Our basic postulate is that the success of community development projects supported by the
AGAIBs is due to the involvement and participation of the beneficiary communities.
Institutional framework
Central level
Regional level
The Board comprises seven members, including three directors from the civil service (the
Regional Director for Development and Planning acts as a statutory member, while the two
others are elected from among the members of the Regional Technical Services), two
directors representing the NGOs active in the region, and two directors representing the
members of civil society and senior figures of moral authority. They elect a president from
among their number.
The Board members are elected by the Annual General Meeting. The Board approves the
program of activities and the provisional accounts drawn up by the Coordinator and monitors
compliance with the project implementation guidelines.
The Coordinator is responsible for the attainment of the objectives and the results expected
from the project at regional level. To this end, he organises coordinates, monitors and
supervises all of the activities. He prepares the Regional Approval Committee meeting,
finalizes contracts, and ensures the physical and financial oversight of the identified projects.
The Regional Approval Committee (CRA) is made up of five members appointed by the
Board from among the members of the General Meeting. Its mandate is to organise the
periodic monitoring of micro-projects. It meets at least once every two months, and is
convened by the Coordinator.
Local level
Togo has a total of five AGAIBs, covering the country’s different administrative regions. The
first‚ in the Maritime region‚ was set up in 1998. The four others were officially created in
2001. AGAIB-Plateaux effectively became operational in 2008. It provides financial and
technical support for projects in communities with few income-generating activities (IGAs)

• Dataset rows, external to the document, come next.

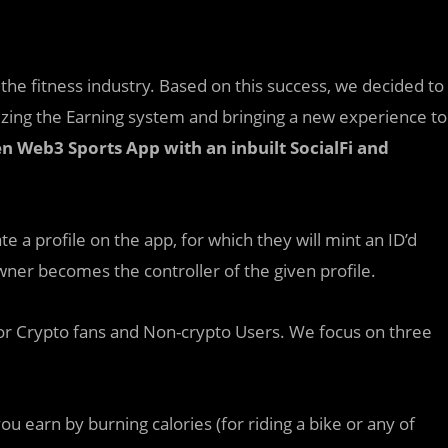
the fitness industry. Based on this success, we decided to
ing the Earning system and bringing a new experience to
 Web3 Sports App with an inbuilt SocialFi and
te a profile on the app, for which they will mint an ID’d
 owner becomes the controller of the given profile.
for Crypto fans and Non-crypto Users. We focus on three
ou earn by burning calories (for riding a bike or any of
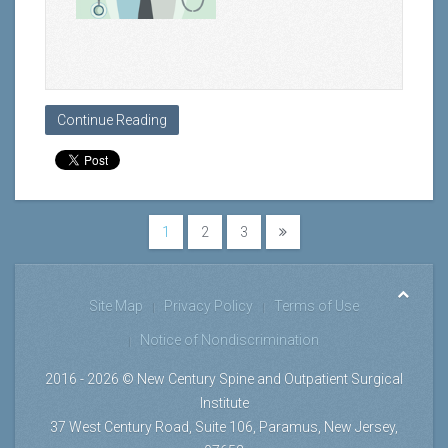
Continue Reading
1
2
3
Site Map
Privacy Policy
Terms of Use
Notice of Nondiscrimination
2016 - 2026 © New Century Spine and Outpatient Surgical
Institute
37 West Century Road, Suite 106, Paramus, New Jersey,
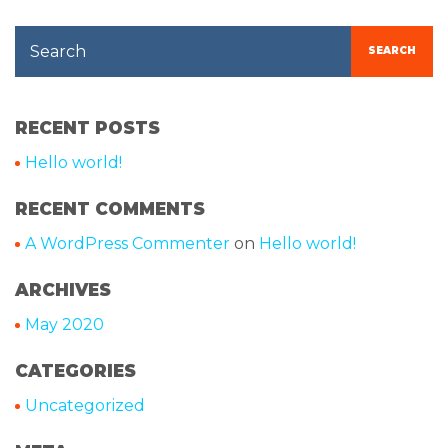
Search
SEARCH
RECENT POSTS
Hello world!
RECENT COMMENTS
A WordPress Commenter
on
Hello world!
ARCHIVES
May 2020
CATEGORIES
Uncategorized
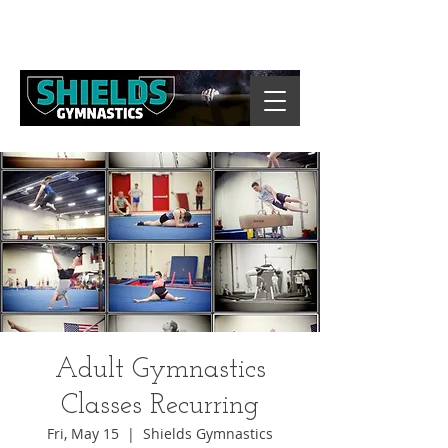
Adult Gymnastics
Classes Recurring
Fri, May 15
  |  
Shields Gymnastics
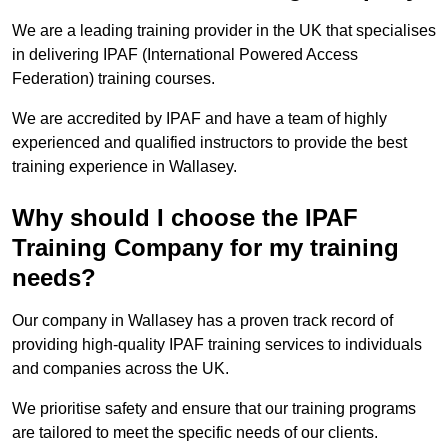
We are a leading training provider in the UK that specialises
in delivering IPAF (International Powered Access
Federation) training courses.
We are accredited by IPAF and have a team of highly
experienced and qualified instructors to provide the best
training experience in Wallasey.
Why should I choose the IPAF
Training Company for my training
needs?
Our company in Wallasey has a proven track record of
providing high-quality IPAF training services to individuals
and companies across the UK.
We prioritise safety and ensure that our training programs
are tailored to meet the specific needs of our clients.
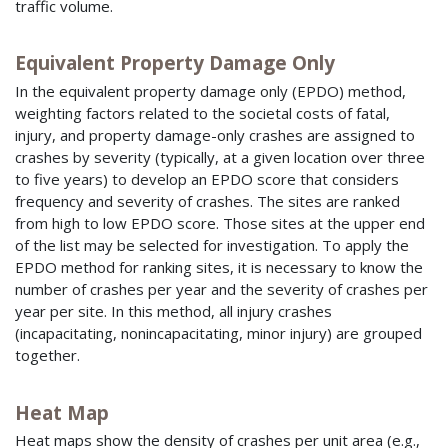
traffic volume.
Equivalent Property Damage Only
In the equivalent property damage only (EPDO) method,
weighting factors related to the societal costs of fatal,
injury, and property damage-only crashes are assigned to
crashes by severity (typically, at a given location over three
to five years) to develop an EPDO score that considers
frequency and severity of crashes. The sites are ranked
from high to low EPDO score. Those sites at the upper end
of the list may be selected for investigation. To apply the
EPDO method for ranking sites, it is necessary to know the
number of crashes per year and the severity of crashes per
year per site. In this method, all injury crashes
(incapacitating, nonincapacitating, minor injury) are grouped
together.
Heat Map
Heat maps show the density of crashes per unit area (e.g.,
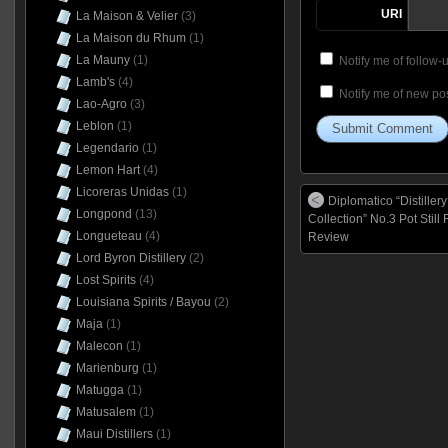
URI
La Maison & Velier
(3)
La Maison du Rhum
(1)
La Mauny
(1)
Notify me of follow
Lamb's
(4)
Notify me of new pos
Lao-Agro
(3)
Leblon
(1)
Legendario
(1)
Lemon Hart
(4)
Licoreras Unidas
(1)
Diplomatico “Distillery
Longpond
(13)
Collection” No.3 Pot Still
Longueteau
(4)
Review
Lord Byron Distillery
(2)
Lost Spirits
(4)
Louisiana Spirits / Bayou
(2)
Maja
(1)
Malecon
(1)
Marienburg
(1)
Matugga
(1)
Matusalem
(1)
Maui Distillers
(1)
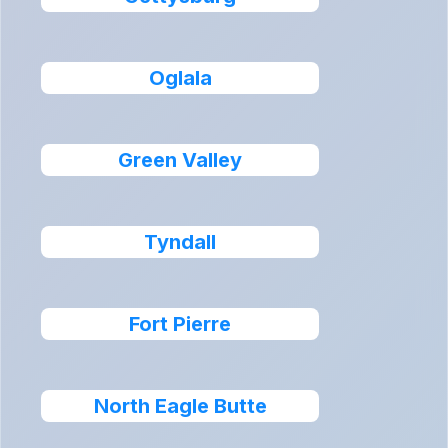
Oglala
Green Valley
Tyndall
Fort Pierre
North Eagle Butte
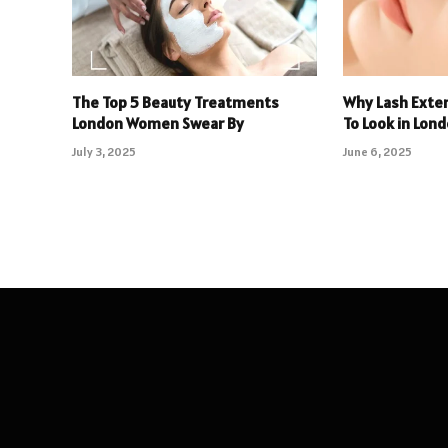
The Top 5 Beauty Treatments
Why Lash Exte
London Women Swear By
To Look in Lon
July 3, 2025
June 6, 2025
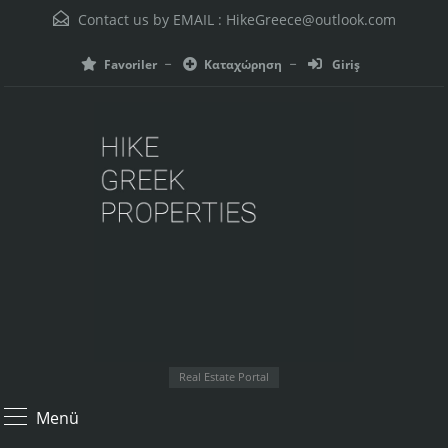
Contact us by EMAIL :
HikeGreece@outlook.com
Favoriler
Καταχώρηση
Giriş
Real Estate Portal
Menü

and for the construction of community infrastructures.
Its missions notably include the definition of activity policies and strategies; it is also tasked
with monitoring compliance with the procedures manual, approving the work program, and
examining and validating activity reports, as well as the annual accounts presented by the
Coordinator. The AGAIBs also rely on intermediaries, namely the NGOs or independent
consultants who bring their technical know-how to the beneficiary organisations and liaise
with the Coordinator. The decision to study the AGAIB in the Plateaux region was based on
the fact that this is the country’s biggest and most agricultural region, and the one with the
largest number of micro-projects:102 identified out of a total of 395 (DGCSN, 2006)`.
The total amount of the project is 17.2 millions dollars (approx. 7.2 billion CFA francs),
divided up among the 5 AGAIBs on the basis of need. AGAIB-Plateaux’ share for the period
2008-2011 was 2 billion CFA francs (RT, 2008).